Work to complete ▸ Gather every line of the items below that contains the string "collectors", matching case exactly.

┌─ Dataset records

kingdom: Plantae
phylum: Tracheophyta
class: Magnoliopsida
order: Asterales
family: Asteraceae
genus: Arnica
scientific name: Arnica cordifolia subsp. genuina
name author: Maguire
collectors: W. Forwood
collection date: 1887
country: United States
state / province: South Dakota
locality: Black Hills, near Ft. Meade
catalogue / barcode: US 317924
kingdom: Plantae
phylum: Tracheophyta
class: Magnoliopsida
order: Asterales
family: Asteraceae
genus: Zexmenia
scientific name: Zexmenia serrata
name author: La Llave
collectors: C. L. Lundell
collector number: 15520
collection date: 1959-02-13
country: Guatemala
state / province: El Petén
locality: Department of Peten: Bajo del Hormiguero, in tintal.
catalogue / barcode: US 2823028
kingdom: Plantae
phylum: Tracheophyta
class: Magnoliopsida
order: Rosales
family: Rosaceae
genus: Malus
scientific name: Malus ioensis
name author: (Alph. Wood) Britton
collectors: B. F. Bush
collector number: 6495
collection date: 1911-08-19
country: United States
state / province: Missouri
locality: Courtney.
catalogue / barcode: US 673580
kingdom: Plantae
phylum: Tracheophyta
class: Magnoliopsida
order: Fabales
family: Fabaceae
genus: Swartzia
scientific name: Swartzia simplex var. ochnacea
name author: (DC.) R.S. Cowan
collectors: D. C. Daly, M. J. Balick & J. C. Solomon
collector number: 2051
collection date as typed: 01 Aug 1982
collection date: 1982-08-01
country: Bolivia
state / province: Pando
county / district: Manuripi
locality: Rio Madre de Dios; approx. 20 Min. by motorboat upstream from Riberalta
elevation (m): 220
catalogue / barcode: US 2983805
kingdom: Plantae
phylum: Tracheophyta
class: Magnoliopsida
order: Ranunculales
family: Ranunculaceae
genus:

└─

Answer in full ▸
collectors: W. Forwood
collectors: C. L. Lundell
collectors: B. F. Bush
collectors: D. C. Daly, M. J. Balick & J. C. Solomon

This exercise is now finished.